* [Data section]:
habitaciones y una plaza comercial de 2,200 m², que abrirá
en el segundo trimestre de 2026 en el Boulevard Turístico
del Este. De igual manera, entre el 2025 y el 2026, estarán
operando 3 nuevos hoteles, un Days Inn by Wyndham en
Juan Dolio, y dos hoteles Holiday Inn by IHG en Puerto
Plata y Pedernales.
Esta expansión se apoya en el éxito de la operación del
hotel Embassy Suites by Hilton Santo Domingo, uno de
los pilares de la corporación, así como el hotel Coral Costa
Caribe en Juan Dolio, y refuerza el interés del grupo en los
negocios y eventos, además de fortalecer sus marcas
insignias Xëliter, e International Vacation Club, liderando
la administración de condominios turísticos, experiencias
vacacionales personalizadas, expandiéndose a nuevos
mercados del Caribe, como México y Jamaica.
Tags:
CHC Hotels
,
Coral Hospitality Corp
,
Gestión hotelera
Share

---

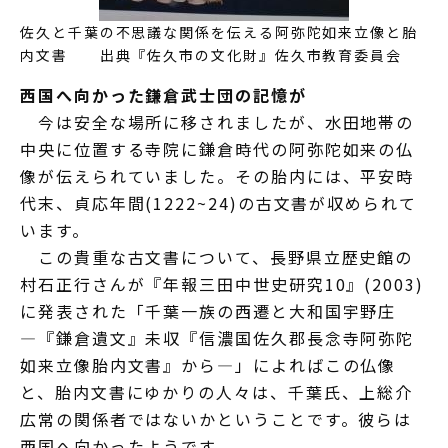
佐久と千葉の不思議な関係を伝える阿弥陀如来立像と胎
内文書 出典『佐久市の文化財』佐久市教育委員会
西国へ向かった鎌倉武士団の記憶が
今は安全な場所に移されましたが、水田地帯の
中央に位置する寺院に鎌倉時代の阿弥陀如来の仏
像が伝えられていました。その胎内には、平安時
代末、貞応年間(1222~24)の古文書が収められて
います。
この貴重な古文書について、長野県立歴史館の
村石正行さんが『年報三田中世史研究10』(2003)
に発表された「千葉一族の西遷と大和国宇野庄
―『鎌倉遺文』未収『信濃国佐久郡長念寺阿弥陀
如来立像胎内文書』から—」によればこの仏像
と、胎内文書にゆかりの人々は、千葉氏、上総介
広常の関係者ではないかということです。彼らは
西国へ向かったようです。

* [Exercise details]:
In the listing above, find each line where "Coral" occurs and copy it.

* [Task result]:
los pilares de la corporación, así como el hotel Coral Costa
Coral Hospitality Corp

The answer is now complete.